WRAY, Colo. (AP) — Evacuated residents of the small Colorado town of Eckley have been allowed to return home after firefighters contained most of a wildfire on the state’s northeastern plains.
Three firefighters were injured battling Sunday’s blaze, and two of them remained hospitalized late at night, fire spokeswoman Deanna Herbert said.
The town’s 300 residents were given the all- clear to return home about 9:15 p.m., Herbert said. But the order remained in effect for and undetermined number of farms around the town, near the border with Kansas and Nebraska about 150 miles northeast of Denver.
More than a dozen area fire departments fought the fire, which started at about 1:15 p. m. south of Yuma and quickly spread toward Eckley, prompting the evacuation.

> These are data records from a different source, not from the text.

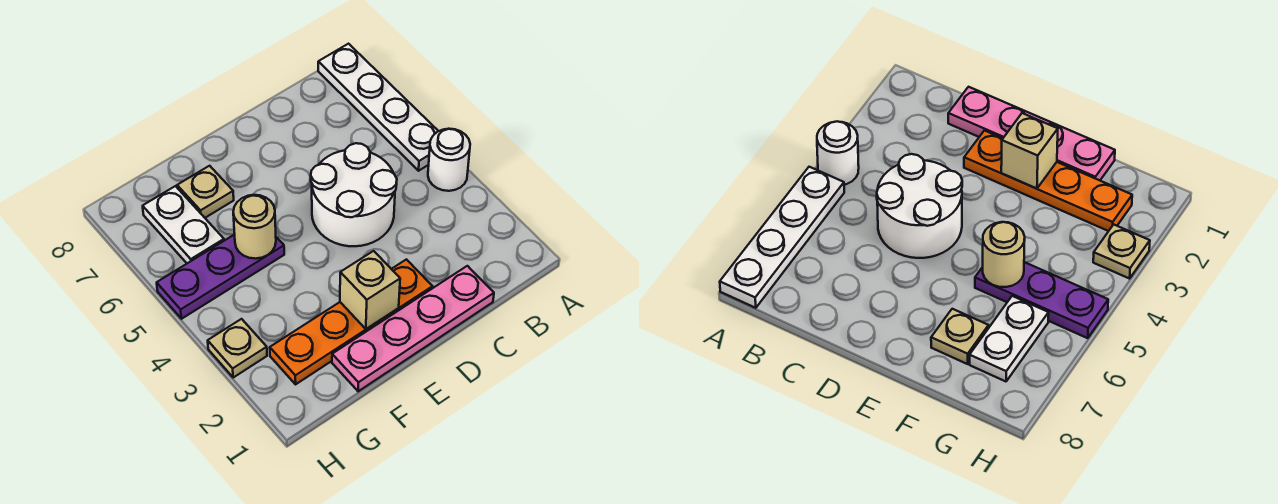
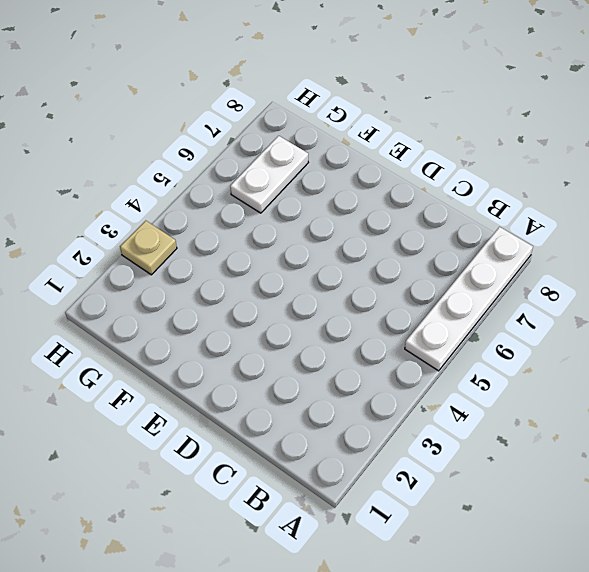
none -> white round brick A4 level 1
none -> pink plate C1:F1 level 1

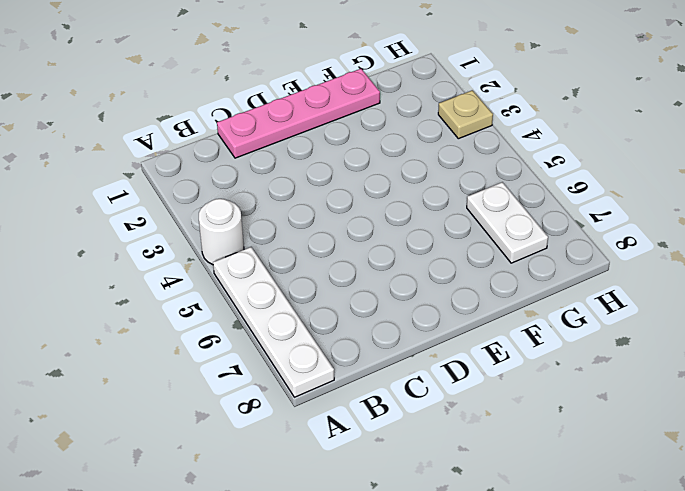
none -> white round brick C4:D5 level 1
none -> orange plate D2:G2 level 1

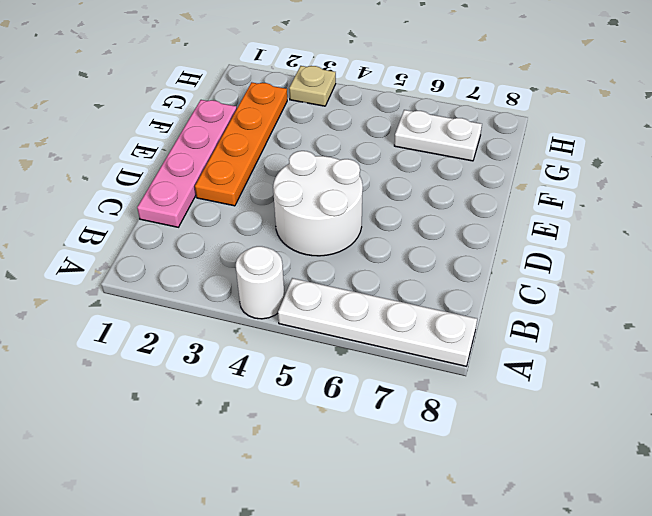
none -> purple plate F5:H5 level 1
none -> tan plate F7 level 1

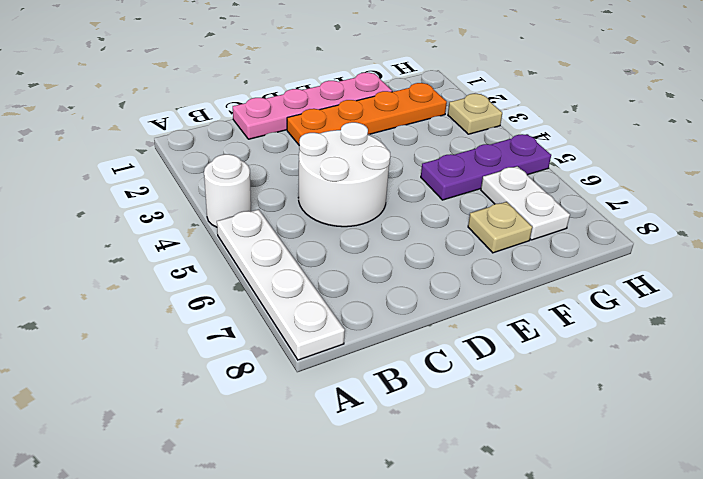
none -> tan brick E2 level 2
none -> tan round brick F5 level 2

The wind-fueled grass fire destroyed at least two homes and threatened several others before it was reported 90 percent contained late Sunday night, after scorching parts of an 84-square-mile area.

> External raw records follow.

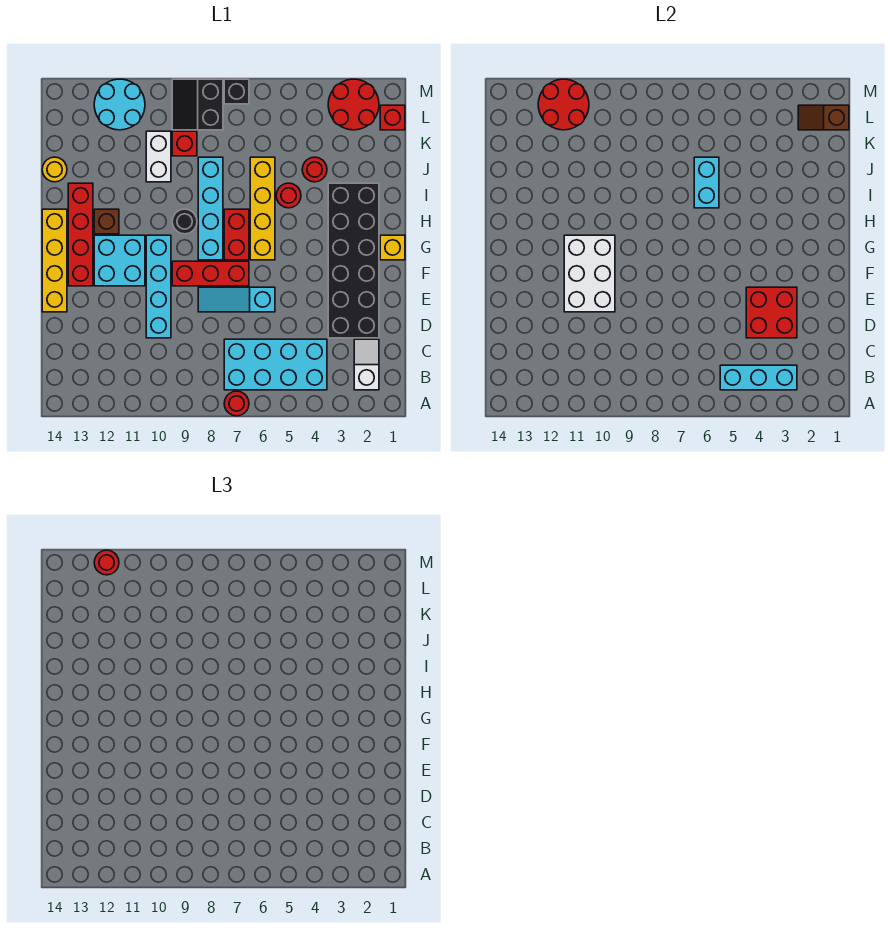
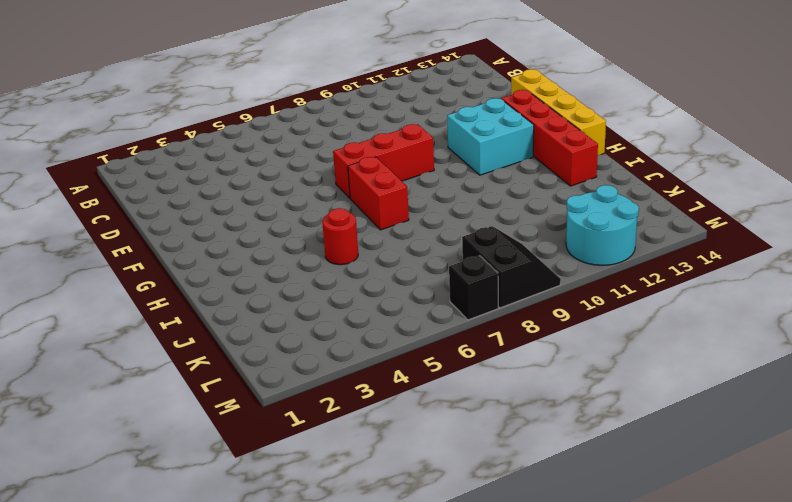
none -> red round brick A7 level 1
none -> white slope B2:C2 level 1 top B
none -> cyan brick B4:C7 level 1
none -> black brick D2:I3 level 1

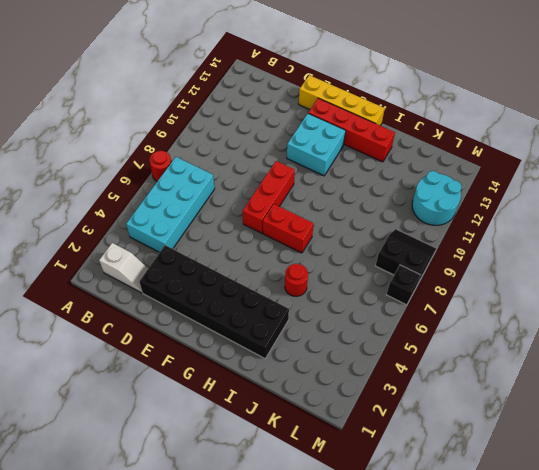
none -> cyan brick D10:G10 level 1
none -> cyan slope E6:E8 level 1 top 6
none -> yellow brick G1 level 1
none -> yellow brick G6:J6 level 1

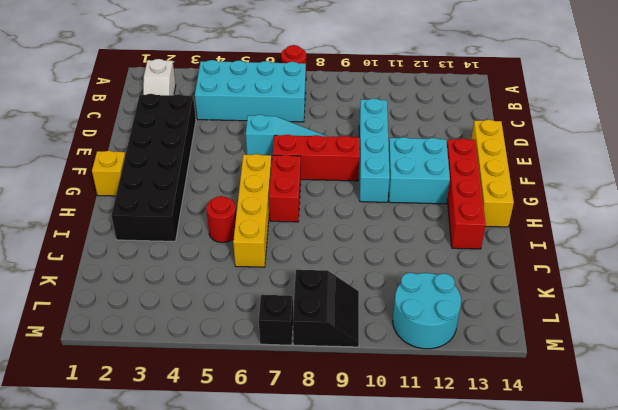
none -> cyan brick G8:J8 level 1
none -> black round brick H9 level 1
none -> brown brick H12 level 1
none -> red round brick J4 level 1

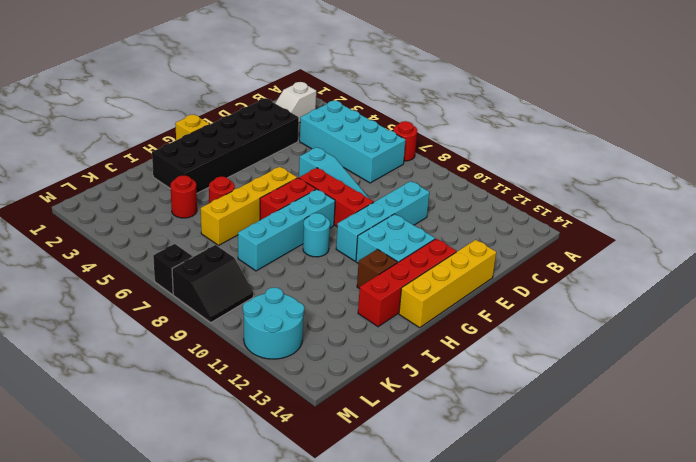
cyan round brick H9 level 1 -> black round brick H9 level 1
none -> white brick J10:K10 level 1
none -> yellow round brick J14 level 1
none -> red brick K9 level 1
none -> red brick L1 level 1

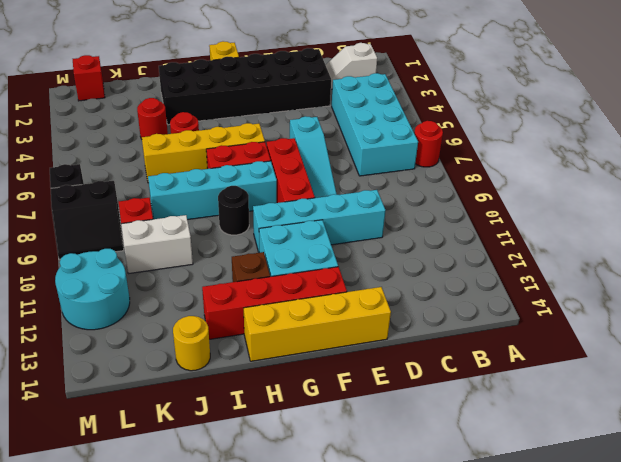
none -> red round brick L2:M3 level 1
none -> cyan brick B3:B5 level 2
none -> red brick D3:E4 level 2
none -> white brick E10:G11 level 2

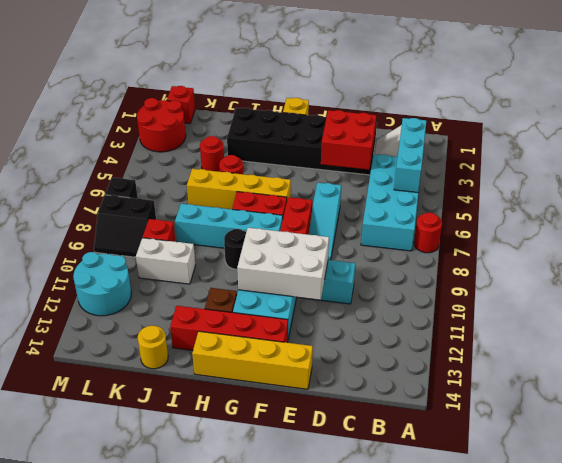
none -> cyan brick I6:J6 level 2
none -> brown slope L1:L2 level 2 top 1
none -> red round brick L11:M12 level 2
none -> red round brick M12 level 3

Fire crews were still fighting hot spots and flare-ups, Herbert said.
The fire sent up a huge wall of smoke in the afternoon, forcing authorities to temporarily close a section of U. S. Highway 34 east of Yuma.
“ The smoke is just thick and rising way up into the air,” Mike McCaleb, emergency manager in Washington County, said earlier Sunday. With high winds also kicking up dirt, “visibility was nothing.”

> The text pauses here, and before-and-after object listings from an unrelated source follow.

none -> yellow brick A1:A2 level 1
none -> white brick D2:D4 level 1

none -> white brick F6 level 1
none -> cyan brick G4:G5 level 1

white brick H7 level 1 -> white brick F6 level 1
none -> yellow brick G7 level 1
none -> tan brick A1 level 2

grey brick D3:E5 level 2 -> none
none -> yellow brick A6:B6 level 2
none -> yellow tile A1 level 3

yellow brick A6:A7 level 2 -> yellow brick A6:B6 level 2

The conditions made it difficult for authorities to assess the damage. They confirmed two homes were destroyed and multiple other residences and buildings were threatened.
Crews plan to assess the situation today and have more information, Herbert said.
Yuma County Sheriff Chad Day told KUSA-TV in Denver that one firefighter suffered minor burns to the face and was being treated at a nearby hospital. A second firefighter was being treated for smoke inhalation, while a third suffered minor burns to the arms.
Chris Foltz, a meteorologist for the National Weather Service office in Goodland, Kan., said the fire was fueled by sustained winds of 30 to 35 mph, and a gust of 62 mph was measured near Yuma at about 4:35 p.m. He said the small town of Kirk just south of the fire experienced a wind gust of 68 mph soon after the blaze started.
The fire follows a week of warm, dry weather that raised the fire danger across eastern Colorado. Smaller fires were sparked along the Front Range, one by a ditch burn that got out of control and another by fireworks.